### Text for analysis

Securing your application is the most important things when developing an application.

Since the specification of the Kii Cloud is open, any attackers who know your application's access key (i.e. AppID and AppKey) can imitate your application and access the Kii Cloud. This, however, does not mean they can exploit your users' data. As long as the user data are protected with the proper access control, they are safe even if the access keys are leaked.

On the other hand, the application admin credentials (i.e. ClientID and ClientSecret) must not be leaked at any cost. Any attackers who get these credentials will gain full access to all user data.

This section covers some tips on the application security. When developing your mobile application, you need to be aware of the possible risks and design your application so as to protect your application data with the security features provided by Kii Cloud.

Risk of Leaking Access Keys

As introduced, any attackers having your application's access keys (AppID and AppKey issued by Kii Cloud) will be able to access Kii Cloud as if they are your application.

Obtaining your application AppID and AppKey is not that hard; a skilled attacker, for example, may get them by reverse compiling your application or by referring to your JavaScript file. Once they got the keys, they can execute some REST APIs to mimic the access from your application.

Please note that an attacker cannot get your users' passwords by executing REST APIs. This means that they cannot compromise the user data if the data are protected with the appropriate access control:

  • All user-scope data, by default, can be only accessed by the user. An attacker without the user's password, therefore, cannot access the data.

  • All group-scope data, by default, can be only accessed by the users who belong to the group. An attacker without the member's password, therefore, cannot access the data.

In short, user-scope and group-scope data are free from the exploitation as long as the target user's password is secured.

Application-scope data

Application-scope data, by default, are accessible by any authenticated users. This means that they are also open to any attackers who get your application's access keys. Once they get the access keys, they can easily create a new application user and access the data as this user.

In the following example, we are storing a high score of a game as an application scope data. The high score data is vulnerable to attackers because they can easily access and modify it.

Completely preventing the exploitation is hard, but you can alleviate the issue by leveraging the server extension feature as follows:

  • Remove the write permission of any authenticated users from the application scope (you can do this as an application admin). Then, grant the write permission to the scope by a specific user.

  • Deploy server code for updating the high score data as the specific user configured in the previous step.

  • Implement your application in a way that it requests the server code for updating the high score. Upon the request, you can add some tweaks to obfuscate the update request (e.g. sending an evidence of the high score, like some internal states of the game, as a parameter). By introducing the server code in the sequence, you will be able to conceal some of the logics used for the obfuscation (e.g. which internal states are used).

Risk of Leaking Admin Credentials

Anyone with the application admin credentials (i.e. ClientID and ClientSecret) will gain the application administrator privileges and will be able to update any users' data. Leaking your admin credentials, therefore, will spoil your service since an attacker will have full control over all your application data.

######

Questions:
a - Reproduce the passage from the Kii Cloud application security text, starting at "In the following" and ending at "the previous step.".
b - Resume the Kii Cloud application security text from its last sentence and continue writing it.

### Provided records

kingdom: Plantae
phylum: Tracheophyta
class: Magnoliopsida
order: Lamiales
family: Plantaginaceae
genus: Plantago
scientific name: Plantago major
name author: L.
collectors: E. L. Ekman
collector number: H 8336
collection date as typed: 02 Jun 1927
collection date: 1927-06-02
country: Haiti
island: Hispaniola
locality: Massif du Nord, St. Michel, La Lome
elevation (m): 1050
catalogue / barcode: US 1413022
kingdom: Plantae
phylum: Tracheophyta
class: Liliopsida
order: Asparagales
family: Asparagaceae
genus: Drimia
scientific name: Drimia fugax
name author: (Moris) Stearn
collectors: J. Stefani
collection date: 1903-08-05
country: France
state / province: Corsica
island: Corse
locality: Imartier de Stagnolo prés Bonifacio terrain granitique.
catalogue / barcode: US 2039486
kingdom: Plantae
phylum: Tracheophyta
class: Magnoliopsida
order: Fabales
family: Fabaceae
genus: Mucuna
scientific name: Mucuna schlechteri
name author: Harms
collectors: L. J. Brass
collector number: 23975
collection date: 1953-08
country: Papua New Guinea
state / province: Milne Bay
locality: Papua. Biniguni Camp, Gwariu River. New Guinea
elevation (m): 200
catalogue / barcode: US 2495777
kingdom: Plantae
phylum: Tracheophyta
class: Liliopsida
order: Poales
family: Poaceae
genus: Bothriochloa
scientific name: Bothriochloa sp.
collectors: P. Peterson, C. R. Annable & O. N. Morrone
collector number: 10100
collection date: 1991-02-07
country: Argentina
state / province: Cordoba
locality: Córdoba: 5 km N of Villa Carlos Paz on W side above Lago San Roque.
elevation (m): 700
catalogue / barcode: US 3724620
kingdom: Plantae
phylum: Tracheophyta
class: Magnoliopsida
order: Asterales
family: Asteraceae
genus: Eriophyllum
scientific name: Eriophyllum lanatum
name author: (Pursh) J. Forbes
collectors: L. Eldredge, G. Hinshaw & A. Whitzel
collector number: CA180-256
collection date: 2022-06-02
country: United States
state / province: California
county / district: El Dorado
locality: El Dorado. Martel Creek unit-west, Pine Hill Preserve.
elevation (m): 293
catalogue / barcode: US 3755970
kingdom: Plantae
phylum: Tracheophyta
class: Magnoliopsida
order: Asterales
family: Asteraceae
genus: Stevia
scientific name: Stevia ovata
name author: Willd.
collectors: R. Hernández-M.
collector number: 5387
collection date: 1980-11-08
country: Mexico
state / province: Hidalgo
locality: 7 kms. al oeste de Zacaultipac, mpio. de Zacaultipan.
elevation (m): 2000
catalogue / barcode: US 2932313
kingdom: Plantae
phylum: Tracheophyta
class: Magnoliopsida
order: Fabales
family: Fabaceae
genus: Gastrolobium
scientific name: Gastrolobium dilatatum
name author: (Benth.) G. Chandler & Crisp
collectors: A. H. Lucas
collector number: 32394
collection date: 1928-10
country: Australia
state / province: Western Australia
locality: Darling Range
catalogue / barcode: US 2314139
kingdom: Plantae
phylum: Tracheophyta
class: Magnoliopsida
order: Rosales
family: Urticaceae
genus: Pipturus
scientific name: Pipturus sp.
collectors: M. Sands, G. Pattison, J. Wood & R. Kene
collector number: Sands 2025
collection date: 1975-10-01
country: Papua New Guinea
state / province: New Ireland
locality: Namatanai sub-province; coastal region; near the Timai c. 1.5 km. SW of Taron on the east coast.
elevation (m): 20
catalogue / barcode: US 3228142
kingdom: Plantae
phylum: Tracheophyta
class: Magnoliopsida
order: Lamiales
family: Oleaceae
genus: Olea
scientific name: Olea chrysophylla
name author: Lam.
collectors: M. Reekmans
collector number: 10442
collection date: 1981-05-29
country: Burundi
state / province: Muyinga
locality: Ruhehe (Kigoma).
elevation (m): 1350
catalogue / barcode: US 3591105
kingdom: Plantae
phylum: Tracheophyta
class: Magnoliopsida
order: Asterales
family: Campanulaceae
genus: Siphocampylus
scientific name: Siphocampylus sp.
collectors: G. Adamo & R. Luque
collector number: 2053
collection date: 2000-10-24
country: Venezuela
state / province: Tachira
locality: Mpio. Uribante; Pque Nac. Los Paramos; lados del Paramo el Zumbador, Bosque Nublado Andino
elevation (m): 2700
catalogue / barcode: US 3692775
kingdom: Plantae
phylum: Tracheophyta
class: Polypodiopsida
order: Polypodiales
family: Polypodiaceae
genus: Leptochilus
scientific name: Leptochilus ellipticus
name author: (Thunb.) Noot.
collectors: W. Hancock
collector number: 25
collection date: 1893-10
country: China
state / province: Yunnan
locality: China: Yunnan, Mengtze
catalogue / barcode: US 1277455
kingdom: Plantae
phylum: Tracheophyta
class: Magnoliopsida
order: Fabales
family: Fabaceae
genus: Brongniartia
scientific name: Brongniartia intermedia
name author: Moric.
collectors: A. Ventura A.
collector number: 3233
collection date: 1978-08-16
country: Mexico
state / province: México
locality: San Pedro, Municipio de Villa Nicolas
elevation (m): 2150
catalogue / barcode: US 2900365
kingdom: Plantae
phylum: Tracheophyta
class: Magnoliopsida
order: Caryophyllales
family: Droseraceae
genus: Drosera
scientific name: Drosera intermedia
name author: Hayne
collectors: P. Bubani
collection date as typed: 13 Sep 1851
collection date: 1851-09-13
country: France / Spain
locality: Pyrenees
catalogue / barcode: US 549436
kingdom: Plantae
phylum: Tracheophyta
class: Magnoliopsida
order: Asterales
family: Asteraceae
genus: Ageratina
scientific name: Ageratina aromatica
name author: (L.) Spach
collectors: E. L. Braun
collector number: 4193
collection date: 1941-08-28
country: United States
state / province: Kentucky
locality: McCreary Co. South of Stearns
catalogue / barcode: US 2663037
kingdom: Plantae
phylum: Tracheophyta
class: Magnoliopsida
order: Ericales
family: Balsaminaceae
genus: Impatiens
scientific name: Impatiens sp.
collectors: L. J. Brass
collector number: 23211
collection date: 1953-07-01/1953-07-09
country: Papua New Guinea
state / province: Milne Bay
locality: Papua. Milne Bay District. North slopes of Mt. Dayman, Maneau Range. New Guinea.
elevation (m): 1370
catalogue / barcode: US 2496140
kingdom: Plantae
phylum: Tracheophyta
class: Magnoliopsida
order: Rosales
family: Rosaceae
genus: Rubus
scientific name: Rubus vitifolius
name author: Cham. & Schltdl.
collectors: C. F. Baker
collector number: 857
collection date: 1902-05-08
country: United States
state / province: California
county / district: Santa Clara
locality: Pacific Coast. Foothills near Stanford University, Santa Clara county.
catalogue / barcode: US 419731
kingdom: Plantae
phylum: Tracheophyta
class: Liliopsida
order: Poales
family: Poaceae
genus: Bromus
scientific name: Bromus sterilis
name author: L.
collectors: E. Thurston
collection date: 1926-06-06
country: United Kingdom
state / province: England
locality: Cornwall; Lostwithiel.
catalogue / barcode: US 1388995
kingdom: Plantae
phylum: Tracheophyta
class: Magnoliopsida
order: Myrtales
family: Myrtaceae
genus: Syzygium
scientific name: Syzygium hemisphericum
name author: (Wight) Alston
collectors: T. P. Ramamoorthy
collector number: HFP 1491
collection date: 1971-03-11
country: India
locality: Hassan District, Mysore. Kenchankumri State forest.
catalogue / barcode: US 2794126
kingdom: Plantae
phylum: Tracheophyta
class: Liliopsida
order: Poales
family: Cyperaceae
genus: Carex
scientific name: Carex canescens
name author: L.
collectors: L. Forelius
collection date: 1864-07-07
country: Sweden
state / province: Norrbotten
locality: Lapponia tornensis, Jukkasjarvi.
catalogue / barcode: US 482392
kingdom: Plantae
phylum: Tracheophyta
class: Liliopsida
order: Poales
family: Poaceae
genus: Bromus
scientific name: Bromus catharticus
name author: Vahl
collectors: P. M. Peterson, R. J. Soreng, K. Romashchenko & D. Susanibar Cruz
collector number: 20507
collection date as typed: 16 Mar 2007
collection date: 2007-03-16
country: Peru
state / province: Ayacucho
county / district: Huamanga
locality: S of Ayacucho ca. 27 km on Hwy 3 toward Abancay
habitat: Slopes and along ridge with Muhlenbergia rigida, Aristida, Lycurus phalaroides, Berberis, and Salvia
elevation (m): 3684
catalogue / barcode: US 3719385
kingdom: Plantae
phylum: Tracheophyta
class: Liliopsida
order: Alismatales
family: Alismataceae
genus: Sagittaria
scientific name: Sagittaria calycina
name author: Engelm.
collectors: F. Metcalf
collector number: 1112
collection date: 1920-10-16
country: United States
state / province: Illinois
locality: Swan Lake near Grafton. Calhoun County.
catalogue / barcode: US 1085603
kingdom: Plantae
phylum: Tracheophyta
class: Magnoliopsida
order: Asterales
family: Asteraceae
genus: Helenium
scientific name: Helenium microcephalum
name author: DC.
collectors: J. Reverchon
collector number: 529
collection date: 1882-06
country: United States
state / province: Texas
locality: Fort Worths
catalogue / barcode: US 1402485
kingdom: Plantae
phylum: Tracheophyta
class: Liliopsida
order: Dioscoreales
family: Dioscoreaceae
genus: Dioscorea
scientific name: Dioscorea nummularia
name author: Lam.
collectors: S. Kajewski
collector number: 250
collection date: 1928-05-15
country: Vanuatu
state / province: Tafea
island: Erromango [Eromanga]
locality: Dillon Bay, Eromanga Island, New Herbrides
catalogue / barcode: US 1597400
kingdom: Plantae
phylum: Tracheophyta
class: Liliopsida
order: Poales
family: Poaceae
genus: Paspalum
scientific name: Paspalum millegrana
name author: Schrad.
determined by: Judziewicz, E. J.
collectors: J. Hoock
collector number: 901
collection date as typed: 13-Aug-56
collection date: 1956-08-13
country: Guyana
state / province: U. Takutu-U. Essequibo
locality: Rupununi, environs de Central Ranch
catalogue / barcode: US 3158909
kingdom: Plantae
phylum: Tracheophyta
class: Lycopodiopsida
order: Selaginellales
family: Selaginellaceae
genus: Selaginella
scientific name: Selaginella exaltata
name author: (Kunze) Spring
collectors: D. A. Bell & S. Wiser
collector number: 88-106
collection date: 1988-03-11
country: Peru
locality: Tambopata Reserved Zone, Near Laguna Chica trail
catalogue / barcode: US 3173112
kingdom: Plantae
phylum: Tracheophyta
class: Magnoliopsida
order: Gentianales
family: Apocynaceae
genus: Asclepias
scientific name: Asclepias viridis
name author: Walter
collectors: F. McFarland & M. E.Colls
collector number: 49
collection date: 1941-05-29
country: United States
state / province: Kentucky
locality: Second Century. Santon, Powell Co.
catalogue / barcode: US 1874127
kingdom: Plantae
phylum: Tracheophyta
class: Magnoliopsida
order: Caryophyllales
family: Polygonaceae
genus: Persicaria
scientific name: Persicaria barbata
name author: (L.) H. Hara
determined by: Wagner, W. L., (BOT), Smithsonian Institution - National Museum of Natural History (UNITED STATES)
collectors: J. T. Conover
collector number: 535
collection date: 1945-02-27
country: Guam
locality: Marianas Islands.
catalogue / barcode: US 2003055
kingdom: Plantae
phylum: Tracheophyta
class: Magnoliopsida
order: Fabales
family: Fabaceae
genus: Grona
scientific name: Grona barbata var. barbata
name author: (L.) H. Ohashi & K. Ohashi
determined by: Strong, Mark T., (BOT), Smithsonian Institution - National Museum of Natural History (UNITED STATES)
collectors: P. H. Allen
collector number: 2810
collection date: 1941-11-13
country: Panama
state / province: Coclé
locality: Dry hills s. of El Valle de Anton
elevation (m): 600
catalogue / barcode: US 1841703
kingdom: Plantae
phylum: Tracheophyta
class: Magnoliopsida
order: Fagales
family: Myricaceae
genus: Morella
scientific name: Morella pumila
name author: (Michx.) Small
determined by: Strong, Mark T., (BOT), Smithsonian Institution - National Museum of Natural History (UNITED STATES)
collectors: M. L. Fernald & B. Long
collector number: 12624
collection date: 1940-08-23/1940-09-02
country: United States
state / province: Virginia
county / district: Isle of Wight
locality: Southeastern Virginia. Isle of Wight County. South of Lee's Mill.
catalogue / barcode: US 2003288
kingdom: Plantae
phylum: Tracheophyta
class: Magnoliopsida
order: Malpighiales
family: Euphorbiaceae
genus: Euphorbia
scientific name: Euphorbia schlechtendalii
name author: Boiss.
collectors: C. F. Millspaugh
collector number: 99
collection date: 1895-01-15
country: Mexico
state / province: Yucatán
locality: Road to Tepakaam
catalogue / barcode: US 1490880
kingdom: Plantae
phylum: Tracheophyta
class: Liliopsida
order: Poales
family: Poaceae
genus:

######

Answers:
a -
In the following example, we are storing a high score of a game as an application scope data. The high score data is vulnerable to attackers because they can easily access and modify it.

Completely preventing the exploitation is hard, but you can alleviate the issue by leveraging the server extension feature as follows:

  • Remove the write permission of any authenticated users from the application scope (you can do this as an application admin). Then, grant the write permission to the scope by a specific user.

  • Deploy server code for updating the high score data as the specific user configured in the previous step.

b -
It is important to not to embed your admin credentials in your application. Embedding the encrypted credentials in the application is not safe because attackers can reverse compile your application and decrypt the credentials.

If you need to use the admin features from your application, you should use the server extension feature. The server code is maintained in Kii Cloud and is only accessible to the app administrator. Since attackers cannot get your server code, you can put your ClientID and ClientSecret in the code with little risk. Still better, you do not need to put your ClientID and ClientSecret at all since the server extension allows you to use the app administrator token (See this sample code to learn more).

If Admin Credentials are Leaked...

If there is a possibility that the ClientID and ClientSecret leaked to the outside, reset the ClientSecret on the developer portal immediately.

After resetting, the current ClientSecret will be invalidated and a new ClientSecret will be assigned. For the security reason, all access tokens that have been issued before the reset will be invalidated as well.

Obfuscating the Implementation

In general, just obfuscating your application logic only provides you a weak application security. Skilled attackers will reverse-compile your application and will figure out how your obfuscation works. This is especially true for the mobile application for which attackers can easily obtain the executable code for the analysis.

Here is an example. Suppose that you want to create an application with Kii Cloud on which you do not want your user to enter a username and password. You could do this by randomly creating a username and cipher it to create the corresponding password.

This implementation ensures the security by hiding the password generation logic. If an attacker analyzes the application and finds how the password is generated, he can easily generate the valid password by only knowing the username and thus be able to access user-scope and group-scope bucket and data.

You should be prepared for this kind of reverse compiling attack. How complicated your cipher logic is, an attacker will eventually "hack" the application.

In this case, randomly generating a password is better. Your application can store the randomly generated username and password inside the device storage. In this way, an attacker cannot determine the valid password from the username. Even if the attacker reverse-compiles the application and figure out how the password is generated, he will need to access the user's device directly to get the valid pair of the username and password.